[Rows from a data source]
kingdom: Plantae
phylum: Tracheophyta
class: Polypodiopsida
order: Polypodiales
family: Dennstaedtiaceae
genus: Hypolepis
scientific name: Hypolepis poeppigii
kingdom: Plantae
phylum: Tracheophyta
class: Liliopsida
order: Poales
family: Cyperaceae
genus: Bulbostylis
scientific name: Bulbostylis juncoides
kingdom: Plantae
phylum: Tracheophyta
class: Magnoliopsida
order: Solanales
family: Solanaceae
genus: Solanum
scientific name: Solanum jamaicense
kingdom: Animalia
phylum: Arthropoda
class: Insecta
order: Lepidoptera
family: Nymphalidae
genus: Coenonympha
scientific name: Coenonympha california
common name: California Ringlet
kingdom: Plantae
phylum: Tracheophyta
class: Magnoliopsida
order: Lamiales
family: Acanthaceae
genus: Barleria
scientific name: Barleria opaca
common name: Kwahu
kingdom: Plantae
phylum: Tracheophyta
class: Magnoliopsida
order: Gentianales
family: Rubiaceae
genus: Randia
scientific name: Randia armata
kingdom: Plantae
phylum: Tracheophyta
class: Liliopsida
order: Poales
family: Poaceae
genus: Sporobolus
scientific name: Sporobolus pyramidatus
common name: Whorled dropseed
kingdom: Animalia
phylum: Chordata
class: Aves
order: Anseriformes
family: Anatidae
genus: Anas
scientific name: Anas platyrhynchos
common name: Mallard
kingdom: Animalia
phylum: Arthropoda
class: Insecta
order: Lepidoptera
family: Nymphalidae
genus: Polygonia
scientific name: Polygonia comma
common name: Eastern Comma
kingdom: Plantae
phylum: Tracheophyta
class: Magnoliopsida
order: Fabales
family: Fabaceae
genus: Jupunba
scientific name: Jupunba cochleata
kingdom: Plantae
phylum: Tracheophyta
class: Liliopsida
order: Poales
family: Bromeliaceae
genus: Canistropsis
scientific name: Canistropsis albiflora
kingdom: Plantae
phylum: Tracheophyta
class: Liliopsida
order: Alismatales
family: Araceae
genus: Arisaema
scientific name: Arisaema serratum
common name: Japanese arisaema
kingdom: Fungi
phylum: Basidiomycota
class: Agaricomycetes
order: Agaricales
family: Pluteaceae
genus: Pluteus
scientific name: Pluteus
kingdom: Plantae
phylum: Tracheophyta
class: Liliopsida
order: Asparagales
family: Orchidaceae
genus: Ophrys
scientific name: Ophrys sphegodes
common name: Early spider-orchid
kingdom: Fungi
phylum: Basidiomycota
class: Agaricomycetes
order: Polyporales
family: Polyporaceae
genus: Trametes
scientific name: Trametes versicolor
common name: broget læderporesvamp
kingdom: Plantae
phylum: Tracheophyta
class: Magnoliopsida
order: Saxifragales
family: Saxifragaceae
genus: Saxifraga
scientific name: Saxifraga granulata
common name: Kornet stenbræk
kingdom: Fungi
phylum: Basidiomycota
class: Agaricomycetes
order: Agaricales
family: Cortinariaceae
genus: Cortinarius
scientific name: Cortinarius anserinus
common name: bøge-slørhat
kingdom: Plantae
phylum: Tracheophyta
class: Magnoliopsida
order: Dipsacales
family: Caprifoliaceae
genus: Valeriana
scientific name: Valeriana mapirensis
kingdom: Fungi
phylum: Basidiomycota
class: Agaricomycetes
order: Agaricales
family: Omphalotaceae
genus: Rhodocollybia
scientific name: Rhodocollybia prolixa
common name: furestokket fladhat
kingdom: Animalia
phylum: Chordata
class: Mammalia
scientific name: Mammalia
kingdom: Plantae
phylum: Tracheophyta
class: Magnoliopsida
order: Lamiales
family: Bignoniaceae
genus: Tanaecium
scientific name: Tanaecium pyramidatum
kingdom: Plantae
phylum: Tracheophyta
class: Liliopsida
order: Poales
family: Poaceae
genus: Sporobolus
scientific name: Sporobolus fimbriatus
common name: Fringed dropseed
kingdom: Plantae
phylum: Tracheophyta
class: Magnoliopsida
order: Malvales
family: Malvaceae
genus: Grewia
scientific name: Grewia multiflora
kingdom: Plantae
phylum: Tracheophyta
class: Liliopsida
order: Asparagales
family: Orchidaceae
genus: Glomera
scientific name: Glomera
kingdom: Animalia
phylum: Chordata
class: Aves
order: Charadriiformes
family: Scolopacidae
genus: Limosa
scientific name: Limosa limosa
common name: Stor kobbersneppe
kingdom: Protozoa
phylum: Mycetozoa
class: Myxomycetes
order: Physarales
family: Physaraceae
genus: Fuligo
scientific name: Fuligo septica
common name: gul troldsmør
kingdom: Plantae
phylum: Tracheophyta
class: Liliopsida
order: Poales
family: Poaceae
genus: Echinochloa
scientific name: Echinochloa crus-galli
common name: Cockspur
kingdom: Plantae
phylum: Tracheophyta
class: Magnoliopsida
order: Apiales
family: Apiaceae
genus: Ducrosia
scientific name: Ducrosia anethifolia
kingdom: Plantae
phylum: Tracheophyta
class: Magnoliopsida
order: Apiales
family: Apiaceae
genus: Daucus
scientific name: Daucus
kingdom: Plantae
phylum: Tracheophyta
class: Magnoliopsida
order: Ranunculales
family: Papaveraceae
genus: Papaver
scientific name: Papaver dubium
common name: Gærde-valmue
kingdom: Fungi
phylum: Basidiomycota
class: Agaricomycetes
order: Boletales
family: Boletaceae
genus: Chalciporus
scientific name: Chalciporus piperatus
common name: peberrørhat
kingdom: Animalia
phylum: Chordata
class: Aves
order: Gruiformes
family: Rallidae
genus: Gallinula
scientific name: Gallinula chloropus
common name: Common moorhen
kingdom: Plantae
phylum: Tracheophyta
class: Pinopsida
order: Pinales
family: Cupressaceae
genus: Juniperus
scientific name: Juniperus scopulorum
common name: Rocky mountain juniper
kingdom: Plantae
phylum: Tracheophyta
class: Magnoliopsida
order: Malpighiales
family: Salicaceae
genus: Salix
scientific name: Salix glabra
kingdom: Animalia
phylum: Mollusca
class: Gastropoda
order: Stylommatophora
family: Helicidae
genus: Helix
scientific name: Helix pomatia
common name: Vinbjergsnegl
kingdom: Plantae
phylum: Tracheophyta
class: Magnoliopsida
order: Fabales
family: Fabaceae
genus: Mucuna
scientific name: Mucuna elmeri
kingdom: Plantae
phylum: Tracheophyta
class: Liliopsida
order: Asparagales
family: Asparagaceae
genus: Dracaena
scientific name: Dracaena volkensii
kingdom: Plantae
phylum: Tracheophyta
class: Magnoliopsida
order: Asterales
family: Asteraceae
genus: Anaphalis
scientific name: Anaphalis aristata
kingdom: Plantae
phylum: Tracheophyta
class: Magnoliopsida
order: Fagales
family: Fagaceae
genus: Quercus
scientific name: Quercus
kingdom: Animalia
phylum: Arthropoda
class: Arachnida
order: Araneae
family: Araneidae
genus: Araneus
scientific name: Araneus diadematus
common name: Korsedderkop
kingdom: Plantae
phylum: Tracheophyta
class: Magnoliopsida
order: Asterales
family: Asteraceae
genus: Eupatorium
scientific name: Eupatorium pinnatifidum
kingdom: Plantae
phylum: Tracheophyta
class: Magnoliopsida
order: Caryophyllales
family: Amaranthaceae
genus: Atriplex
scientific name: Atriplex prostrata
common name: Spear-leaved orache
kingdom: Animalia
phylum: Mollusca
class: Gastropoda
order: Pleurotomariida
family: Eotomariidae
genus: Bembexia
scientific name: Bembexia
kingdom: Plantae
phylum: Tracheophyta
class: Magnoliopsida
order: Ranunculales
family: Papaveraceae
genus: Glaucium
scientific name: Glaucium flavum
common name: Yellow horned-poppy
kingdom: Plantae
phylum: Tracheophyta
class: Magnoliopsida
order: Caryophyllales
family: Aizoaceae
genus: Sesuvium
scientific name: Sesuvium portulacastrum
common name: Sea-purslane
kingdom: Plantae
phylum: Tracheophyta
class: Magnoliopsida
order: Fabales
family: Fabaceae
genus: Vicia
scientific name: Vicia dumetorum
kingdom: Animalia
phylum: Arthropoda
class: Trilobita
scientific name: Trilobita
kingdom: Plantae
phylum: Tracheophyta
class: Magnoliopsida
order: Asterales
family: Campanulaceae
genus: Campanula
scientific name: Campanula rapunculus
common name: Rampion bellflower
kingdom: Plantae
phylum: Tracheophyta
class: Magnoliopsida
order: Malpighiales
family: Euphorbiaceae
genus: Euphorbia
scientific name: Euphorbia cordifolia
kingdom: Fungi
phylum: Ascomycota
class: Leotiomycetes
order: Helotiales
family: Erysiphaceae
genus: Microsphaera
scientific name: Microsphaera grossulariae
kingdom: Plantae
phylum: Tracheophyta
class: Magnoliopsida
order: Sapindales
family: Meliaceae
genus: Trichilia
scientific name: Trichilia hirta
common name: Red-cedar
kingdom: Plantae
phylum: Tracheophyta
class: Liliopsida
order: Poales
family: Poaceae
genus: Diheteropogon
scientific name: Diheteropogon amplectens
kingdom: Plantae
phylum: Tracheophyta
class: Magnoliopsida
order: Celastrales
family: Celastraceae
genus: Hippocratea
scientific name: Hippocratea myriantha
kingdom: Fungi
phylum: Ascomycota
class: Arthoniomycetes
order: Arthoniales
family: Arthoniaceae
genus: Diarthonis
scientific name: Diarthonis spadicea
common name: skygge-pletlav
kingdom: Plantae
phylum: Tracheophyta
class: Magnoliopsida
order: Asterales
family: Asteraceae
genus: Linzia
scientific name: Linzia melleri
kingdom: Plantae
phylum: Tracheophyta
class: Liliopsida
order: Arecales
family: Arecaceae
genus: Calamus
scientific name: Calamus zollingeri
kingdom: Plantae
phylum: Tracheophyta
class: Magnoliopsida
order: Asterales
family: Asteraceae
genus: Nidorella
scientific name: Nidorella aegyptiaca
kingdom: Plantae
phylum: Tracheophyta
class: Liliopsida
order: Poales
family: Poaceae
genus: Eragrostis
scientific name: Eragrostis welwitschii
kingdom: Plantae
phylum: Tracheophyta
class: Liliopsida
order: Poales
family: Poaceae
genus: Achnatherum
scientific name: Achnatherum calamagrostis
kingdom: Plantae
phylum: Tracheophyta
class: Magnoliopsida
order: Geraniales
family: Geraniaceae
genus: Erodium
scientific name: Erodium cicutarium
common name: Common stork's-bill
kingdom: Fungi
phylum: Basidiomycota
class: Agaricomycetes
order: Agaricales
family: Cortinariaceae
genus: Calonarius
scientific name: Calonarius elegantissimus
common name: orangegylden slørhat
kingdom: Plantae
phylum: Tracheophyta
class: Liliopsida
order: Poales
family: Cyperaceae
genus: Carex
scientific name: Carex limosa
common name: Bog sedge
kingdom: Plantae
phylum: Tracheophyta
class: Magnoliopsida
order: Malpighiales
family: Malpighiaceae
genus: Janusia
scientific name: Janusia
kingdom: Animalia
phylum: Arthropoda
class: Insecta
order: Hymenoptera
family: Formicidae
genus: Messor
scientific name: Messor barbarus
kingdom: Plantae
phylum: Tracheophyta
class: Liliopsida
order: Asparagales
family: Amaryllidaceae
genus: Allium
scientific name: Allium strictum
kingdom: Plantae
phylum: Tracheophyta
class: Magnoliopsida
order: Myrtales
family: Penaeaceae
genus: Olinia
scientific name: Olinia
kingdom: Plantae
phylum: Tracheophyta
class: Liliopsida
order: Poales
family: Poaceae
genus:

**JOB:** Please copy the rows above word for word, starting with the line that contains "order: Geraniales" and going on through the last line of the rows.

**ANSWER TO THE EXERCISE:**
order: Geraniales
family: Geraniaceae
genus: Erodium
scientific name: Erodium cicutarium
common name: Common stork's-bill
kingdom: Fungi
phylum: Basidiomycota
class: Agaricomycetes
order: Agaricales
family: Cortinariaceae
genus: Calonarius
scientific name: Calonarius elegantissimus
common name: orangegylden slørhat
kingdom: Plantae
phylum: Tracheophyta
class: Liliopsida
order: Poales
family: Cyperaceae
genus: Carex
scientific name: Carex limosa
common name: Bog sedge
kingdom: Plantae
phylum: Tracheophyta
class: Magnoliopsida
order: Malpighiales
family: Malpighiaceae
genus: Janusia
scientific name: Janusia
kingdom: Animalia
phylum: Arthropoda
class: Insecta
order: Hymenoptera
family: Formicidae
genus: Messor
scientific name: Messor barbarus
kingdom: Plantae
phylum: Tracheophyta
class: Liliopsida
order: Asparagales
family: Amaryllidaceae
genus: Allium
scientific name: Allium strictum
kingdom: Plantae
phylum: Tracheophyta
class: Magnoliopsida
order: Myrtales
family: Penaeaceae
genus: Olinia
scientific name: Olinia
kingdom: Plantae
phylum: Tracheophyta
class: Liliopsida
order: Poales
family: Poaceae
genus:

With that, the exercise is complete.